## Task goal
Render the text read from every one of these rows as a numbered list of lines, skipping any blank lines. Leave the pictures out of the answer.

Saved entries
*** Block opens ***
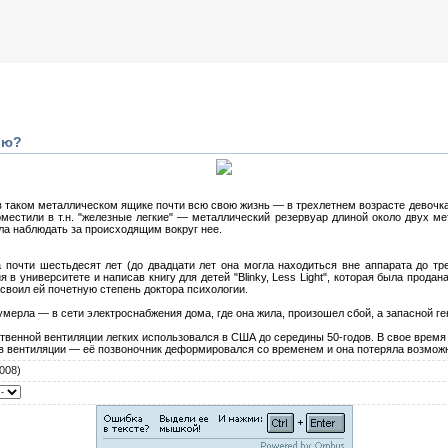
ью?
в таком металлическом ящике почти всю свою жизнь — в трехлетнем возрасте девочка
местили в т.н. "железные легкие" — металлический резервуар длиной около двух ме
гла наблюдать за происходящим вокруг нее.
почти шестьдесят лет (до двадцати лет она могла находиться вне аппарата до тре
 в университете и написав книгу для детей "Blinky, Less Light", которая была прода
своил ей почетную степень доктора психологии.
а умерла — в сети электроснабжения дома, где она жила, произошел сбой, а запасной ге
сственной вентиляции легких использовался в США до середины 50-годов. В свое время
 вентиляции — её позвоночник деформировался со временем и она потеряла возможн
008)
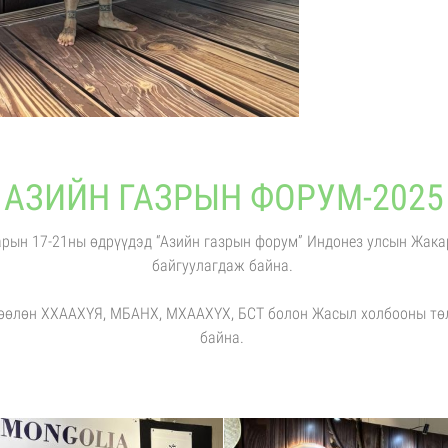
АЗИЙН ГАЗРЫН ФОРУМ-2025
арын 17-21ны өдрүүдэд “Азийн газрын форум” Индонез улсын Жака
байгуулагдаж байна.
лөөлөн ХХААХҮЯ, МБАНХ, МХААХҮХ, БСТ болон Жасыл холбооны тө
байна.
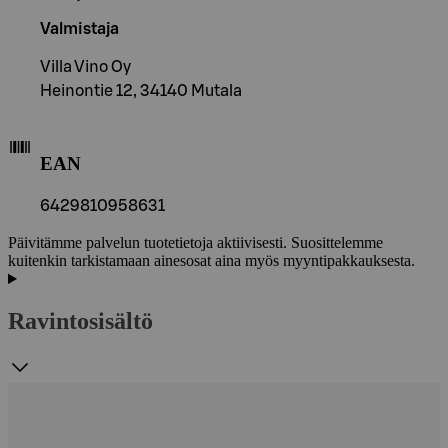
Valmistaja
Villa Vino Oy
Heinontie 12, 34140 Mutala
EAN
6429810958631
Päivitämme palvelun tuotetietoja aktiivisesti. Suosittelemme
kuitenkin tarkistamaan ainesosat aina myös myyntipakkauksesta.
Ravintosisältö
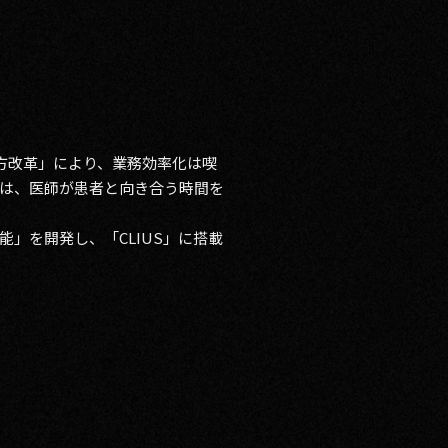
き方改革」により、業務効率化は喫
は、医師が患者と向き合う時間を
」を開発し、「CLIUS」に搭載
。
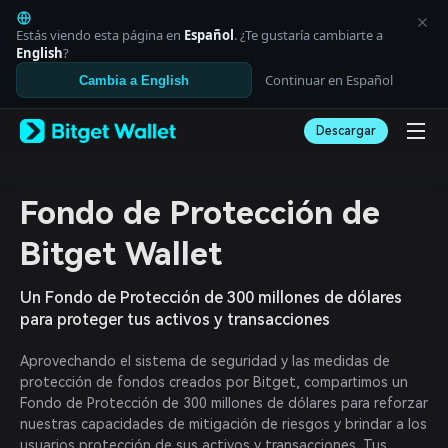
English
日本語
Estás viendo esta página en
Español
. ¿Te gustaría cambiarte a
Tiếng Việt
English
?
Русский
Continuar en Español
Cambia a English
Español (Latinoamérica)
Türkçe
Descargar
Italiano
Français
Deutsch
简体中文
Fondo de Protección de
繁體中文
Português (Portugal)
Bitget Wallet
Bahasa Indonesia
ภาษาไทย
Un Fondo de Protección de 300 millones de dólares
العربية
para proteger tus activos y transacciones
हिन्दी
বাংলা
Aprovechando el sistema de seguridad y las medidas de
Español
protección de fondos creados por Bitget, compartimos un
Português (Brasil)
Fondo de Protección de 300 millones de dólares para reforzar
Español (Argentina)
nuestras capacidades de mitigación de riesgos y brindar a los
usuarios protección de sus activos y transacciones. Tus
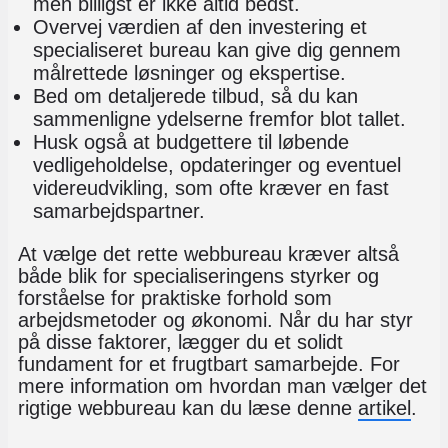
men billigst er ikke altid bedst.
Overvej værdien af den investering et
specialiseret bureau kan give dig gennem
målrettede løsninger og ekspertise.
Bed om detaljerede tilbud, så du kan
sammenligne ydelserne fremfor blot tallet.
Husk også at budgettere til løbende
vedligeholdelse, opdateringer og eventuel
videreudvikling, som ofte kræver en fast
samarbejdspartner.
At vælge det rette webbureau kræver altså
både blik for specialiseringens styrker og
forståelse for praktiske forhold som
arbejdsmetoder og økonomi. Når du har styr
på disse faktorer, lægger du et solidt
fundament for et frugtbart samarbejde. For
mere information om hvordan man vælger det
rigtige webbureau kan du læse denne
artikel
.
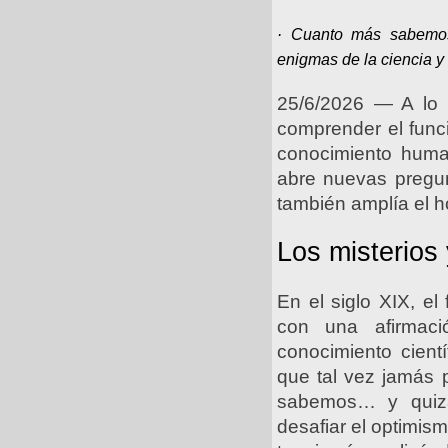
· Cuanto más sabemos 
enigmas de la ciencia y
25/6/2026 ― A lo 
comprender el func
conocimiento huma
abre nuevas pregun
también amplía el h
Los misterios
En el siglo XIX, e
con una afirmaci
conocimiento cient
que tal vez jamás 
sabemos… y quizá
desafiar el optimis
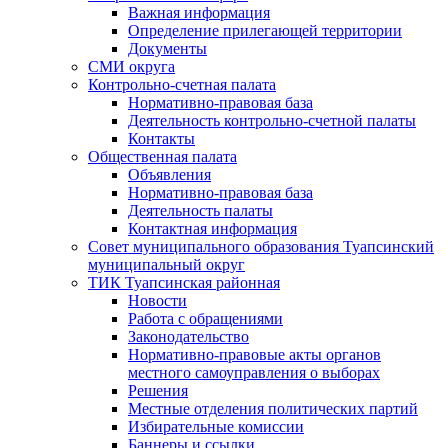
Важная информация
Определение прилегающей территории
Документы
СМИ округа
Контрольно-счетная палата
Нормативно-правовая база
Деятельность контрольно-счетной палаты
Контакты
Общественная палата
Объявления
Нормативно-правовая база
Деятельность палаты
Контактная информация
Совет муниципального образования Туапсинский
муниципальный округ
ТИК Туапсинская районная
Новости
Работа с обращениями
Законодательство
Нормативно-правовые акты органов
местного самоуправления о выборах
Решения
Местные отделения политических партий
Избирательные комиссии
Баннеры и ссылки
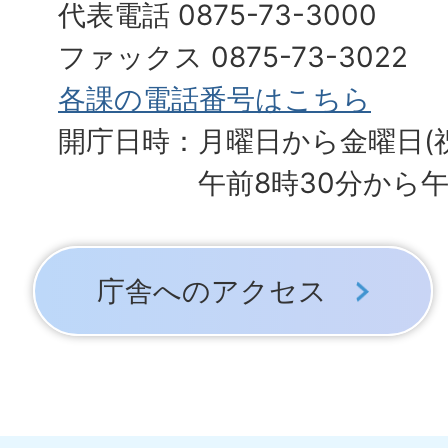
代表電話 0875-73-3000
ファックス 0875-73-3022
各課の電話番号はこちら
開庁日時：月曜日から金曜日(
午前8時30分から午
庁舎へのアクセス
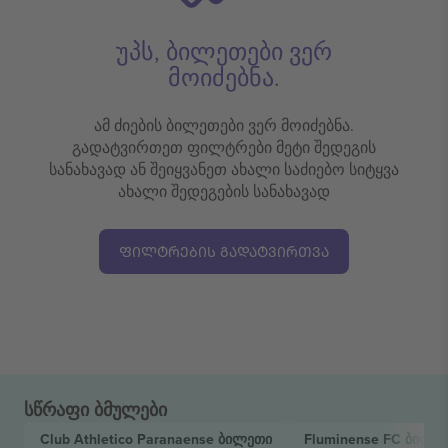
უპს, ბილეთები ვერ
მოიძებნა.
ამ ძიების ბილეთები ვერ მოიძებნა.
გადატვირთეთ ფილტრები მეტი შედეგის
სანახავად ან შეიყვანეთ ახალი საძიებო სიტყვა
ახალი შედეგების სანახავად
ᲤᲘᲚᲢᲠᲔᲑᲘᲡ ᲒᲐᲓᲐᲢᲕᲘᲠᲗᲕᲐ
სწრაფი ბმულები
Club Athletico Paranaense
ბილეთი
Fluminense FC
ბილე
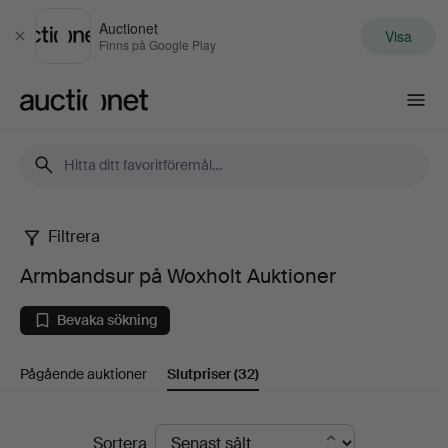
Auctionet
Visa
Stäng
Finns på Google Play
Auctionet.com
Filtrera
Armbandsur
Armbandsur på Woxholt Auktioner
på
Bevaka sökning
Woxholt
Pågående auktioner
Slutpriser
(32)
Auktioner
Slutpriser
Sortera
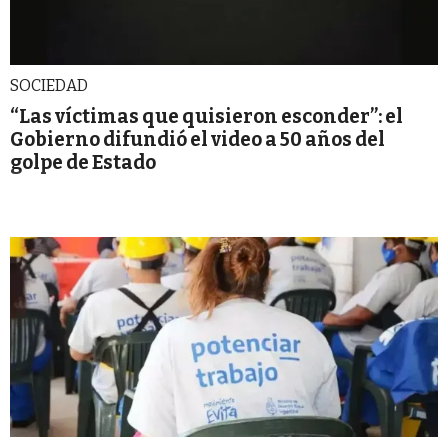
SOCIEDAD
“Las víctimas que quisieron esconder”: el
Gobierno difundió el video a 50 años del
golpe de Estado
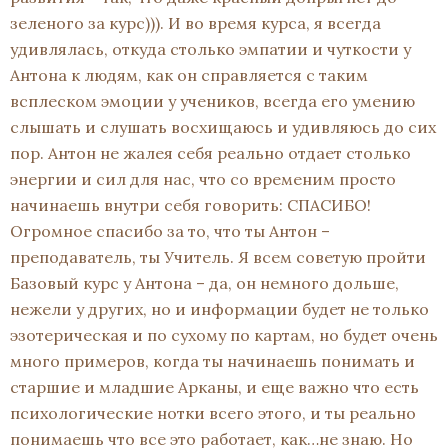
зеленого за курс))). И во время курса, я всегда
удивлялась, откуда столько эмпатии и чуткости у
Антона к людям, как он справляется с таким
всплеском эмоции у учеников, всегда его умению
слышать и слушать восхищаюсь и удивляюсь до сих
пор. Антон не жалея себя реально отдает столько
энергии и сил для нас, что со временим просто
начинаешь внутри себя говорить: СПАСИБО!
Огромное спасибо за то, что ты Антон –
преподаватель, ты Учитель. Я всем советую пройти
Базовый курс у Антона – да, он немного дольше,
нежели у других, но и информации будет не только
эзотерическая и по сухому по картам, но будет очень
много примеров, когда ты начинаешь понимать и
старшие и младшие Арканы, и еще важно что есть
психологические нотки всего этого, и ты реально
понимаешь что все это работает, как…не знаю. Но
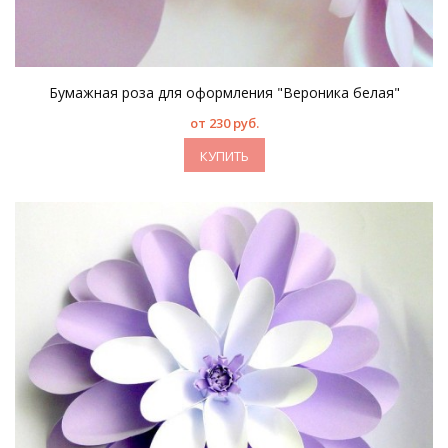
Бумажная роза для оформления "Вероника белая"
от 230 руб.
КУПИТЬ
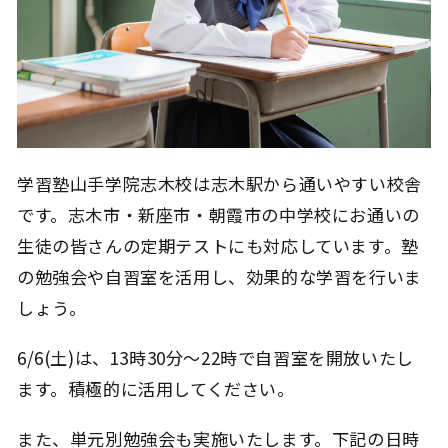
学習塾山手学院志木校は志木駅から通いやすい校舎
です。志木市・新座市・朝霞市の中学校にお通いの
生徒の皆さんの定期テストにも対応しています。塾
の勉強会や自習室を活用し、効果的な学習を行いま
しょう。
6/6(土)は、13時30分～22時で自習室を開放いたし
ます。積極的に活用してください。
また、単元別勉強会も実施いたします。下記の日時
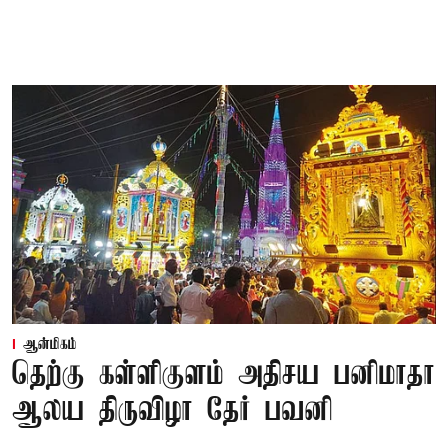
ஆன்மிகம்
தெற்கு கள்ளிகுளம் அதிசய பனிமாதா
ஆலய திருவிழா தேர் பவனி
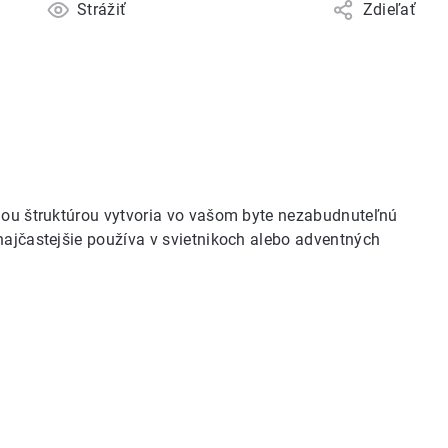
Strážiť
Zdieľať
dnou štruktúrou vytvoria vo vašom byte nezabudnuteľnú
najčastejšie používa v svietnikoch alebo adventných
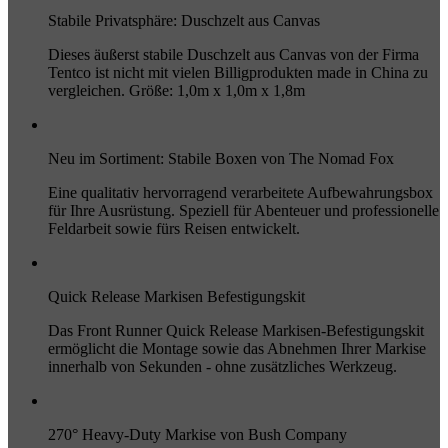
Stabile Privatsphäre: Duschzelt aus Canvas
Dieses äußerst stabile Duschzelt aus Canvas von der Firma
Tentco ist nicht mit vielen Billigprodukten made in China zu
vergleichen. Größe: 1,0m x 1,0m x 1,8m
Neu im Sortiment: Stabile Boxen von The Nomad Fox
Eine qualitativ hervorragend verarbeitete Aufbewahrungsbox
für Ihre Ausrüstung. Speziell für Abenteuer und professionelle
Feldarbeit sowie fürs Reisen entwickelt.
Quick Release Markisen Befestigungskit
Das Front Runner Quick Release Markisen-Befestigungskit
ermöglicht die Montage sowie das Abnehmen Ihrer Markise
innerhalb von Sekunden - ohne zusätzliches Werkzeug.
270° Heavy-Duty Markise von Bush Company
*** Block closes ***
## Problem solution
1. ью?
2. в таком металлическом ящике почти всю свою жизнь — в трехлетнем возрасте девочка
3. местили в т.н. "железные легкие" — металлический резервуар длиной около двух ме
4. гла наблюдать за происходящим вокруг нее.
5. почти шестьдесят лет (до двадцати лет она могла находиться вне аппарата до тре
6.  в университете и написав книгу для детей "Blinky, Less Light", которая была прода
7. своил ей почетную степень доктора психологии.
8. а умерла — в сети электроснабжения дома, где она жила, произошел сбой, а запасной ге
9. сственной вентиляции легких использовался в США до середины 50-годов. В свое время
10.  вентиляции — её позвоночник деформировался со временем и она потеряла возможн
11. 008)
12. АЗИЙН ГАЗРЫН ФОРУМ-2025
13. арын 17-21ны өдрүүдэд “Азийн газрын форум” Индонез улсын Жака
14. байгуулагдаж байна.
15. лөөлөн ХХААХҮЯ, МБАНХ, МХААХҮХ, БСТ болон Жасыл холбооны тө
16. байна.
17. Valmistaja
18. Villa Vino Oy
19. Heinontie 12, 34140 Mutala
20. EAN
21. 6429810958631
22. Päivitämme palvelun tuotetietoja aktiivisesti. Suosittelemme
23. kuitenkin tarkistamaan ainesosat aina myös myyntipakkauksesta.
24. Ravintosisältö
25. き方改革」により、業務効率化は喫
26. は、医師が患者と向き合う時間を
27. 」を開発し、「CLIUS」に搭載
28. 。
29. English
30. 日本語
31. Estás viendo esta página en
32. Español
33. . ¿Te gustaría cambiarte a
34. Tiếng Việt
35. English
36. ?
37. Русский
38. Continuar en Español
39. Cambia a English
40. Español (Latinoamérica)
41. Türkçe
42. Descargar
43. Italiano
44. Français
45. Deutsch
46. 简体中文
47. Fondo de Protección de
48. 繁體中文
49. Português (Portugal)
50. Bitget Wallet
51. Bahasa Indonesia
52. ภาษาไทย
53. Un Fondo de Protección de 300 millones de dólares
54. العربية
55. para proteger tus activos y transacciones
56. हिन्दी
57. বাংলা
58. Aprovechando el sistema de seguridad y las medidas de
59. Español
60. protección de fondos creados por Bitget, compartimos un
61. Português (Brasil)
62. Fondo de Protección de 300 millones de dólares para reforzar
63. Español (Argentina)
64. nuestras capacidades de mitigación de riesgos y brindar a los
65. usuarios protección de sus activos y transacciones. Tus
66. men billigst er ikke altid bedst.
67. Overvej værdien af den investering et
68. specialiseret bureau kan give dig gennem
69. målrettede løsninger og ekspertise.
70. Bed om detaljerede tilbud, så du kan
71. sammenligne ydelserne fremfor blot tallet.
72. Husk også at budgettere til løbende
73. vedligeholdelse, opdateringer og eventuel
74. videreudvikling, som ofte kræver en fast
75. samarbejdspartner.
76. At vælge det rette webbureau kræver altså
77. både blik for specialiseringens styrker og
78. forståelse for praktiske forhold som
79. arbejdsmetoder og økonomi. Når du har styr
80. på disse faktorer, lægger du et solidt
81. fundament for et frugtbart samarbejde. For
82. mere information om hvordan man vælger det
83. rigtige webbureau kan du læse denne
84. artikel
85. .
86. · Cuanto más sabemos 
87. enigmas de la ciencia y
88. 25/6/2026 ― A lo 
89. comprender el func
90. conocimiento huma
91. abre nuevas pregun
92. también amplía el h
93. Los misterios
94. En el siglo XIX, e
95. con una afirmaci
96. conocimiento cient
97. que tal vez jamás 
98. sabemos… y quizá
99. desafiar el optimis
100. Важная информация
101. Определение прилегающей территории
102. Документы
103. СМИ округа
104. Контрольно-счетная палата
105. Нормативно-правовая база
106. Деятельность контрольно-счетной палаты
107. Контакты
108. Общественная палата
109. Объявления
110. Нормативно-правовая база
111. Деятельность палаты
112. Контактная информация
113. Совет муниципального образования Туапсинский
114. муниципальный округ
115. ТИК Туапсинская районная
116. Новости
117. Работа с обращениями
118. Законодательство
119. Нормативно-правовые акты органов
120. местного самоуправления о выборах
121. Решения
122. Местные отделения политических партий
123. Избирательные комиссии
124. Баннеры и ссылки
125. 代表電話 0875-73-3000
126. ファックス 0875-73-3022
127. 各課の電話番号はこちら
128. 開庁日時：月曜日から金曜日(
129. 午前8時30分から午
130. 庁舎へのアクセス
131. უპს, ბილეთები ვერ
132. მოიძებნა.
133. ამ ძიების ბილეთები ვერ მოიძებნა.
134. გადატვირთეთ ფილტრები მეტი შედეგის
135. სანახავად ან შეიყვანეთ ახალი საძიებო სიტყვა
136. ახალი შედეგების სანახავად
137. ᲤᲘᲚᲢᲠᲔᲑᲘᲡ ᲒᲐᲓᲐᲢᲕᲘᲠᲗᲕᲐ
138. სწრაფი ბმულები
139. Club Athletico Paranaense
140. ბილეთი
141. Fluminense FC
142. ბილე
143. Auctionet
144. Visa
145. Stäng
146. Finns på Google Play
147. Auctionet.com
148. Filtrera
149. Armbandsur
150. Armbandsur på Woxholt Auktioner
151. på
152. Bevaka sökning
153. Woxholt
154. Pågående auktioner
155. Slutpriser
156. (32)
157. Auktioner
158. Slutpriser
159. Sortera
160. SOCIEDAD
161. “Las víctimas que quisieron esconder”: el
162. Gobierno difundió el video a 50 años del
163. golpe de Estado
164. зеленого за курс))). И во время курса, я всегда
165. удивлялась, откуда столько эмпатии и чуткости у
166. Антона к людям, как он справляется с таким
167. всплеском эмоции у учеников, всегда его умению
168. слышать и слушать восхищаюсь и удивляюсь до сих
169. пор. Антон не жалея себя реально отдает столько
170. энергии и сил для нас, что со временим просто
171. начинаешь внутри себя говорить: СПАСИБО!
172. Огромное спасибо за то, что ты Антон –
173. преподаватель, ты Учитель. Я всем советую пройти
174. Базовый курс у Антона – да, он немного дольше,
175. нежели у других, но и информации будет не только
176. эзотерическая и по сухому по картам, но будет очень
177. много примеров, когда ты начинаешь понимать и
178. старшие и младшие Арканы, и еще важно что есть
179. психологические нотки всего этого, и ты реально
180. понимаешь что все это работает, как…не знаю. Но
181. Бумажная роза для оформления "Вероника белая"
182. от 230 руб.
183. КУПИТЬ
184. 学習塾山手学院志木校は志木駅から通いやすい校舎
185. です。志木市・新座市・朝霞市の中学校にお通いの
186. 生徒の皆さんの定期テストにも対応しています。塾
187. の勉強会や自習室を活用し、効果的な学習を行いま
188. しょう。
189. 6/6(土)は、13時30分～22時で自習室を開放いたし
190. ます。積極的に活用してください。
191. また、単元別勉強会も実施いたします。下記の日時
192. ஆன்மிகம்
193. தெற்கு கள்ளிகுளம் அதிசய பனிமாதா
194. ஆலய திருவிழா தேர் பவனி
195. Strážiť
196. Zdieľať
197. dnou štruktúrou vytvoria vo vašom byte nezabudnuteľnú
198. najčastejšie používa v svietnikoch alebo adventných
199. Stabile Privatsphäre: Duschzelt aus Canvas
200. Dieses äußerst stabile Duschzelt aus Canvas von der Firma
201. Tentco ist nicht mit vielen Billigprodukten made in China zu
202. vergleichen. Größe: 1,0m x 1,0m x 1,8m
203. Neu im Sortiment: Stabile Boxen von The Nomad Fox
204. Eine qualitativ hervorragend verarbeitete Aufbewahrungsbox
205. für Ihre Ausrüstung. Speziell für Abenteuer und professionelle
206. Feldarbeit sowie fürs Reisen entwickelt.
207. Quick Release Markisen Befestigungskit
208. Das Front Runner Quick Release Markisen-Befestigungskit
209. ermöglicht die Montage sowie das Abnehmen Ihrer Markise
210. innerhalb von Sekunden - ohne zusätzliches Werkzeug.
211. 270° Heavy-Duty Markise von Bush Company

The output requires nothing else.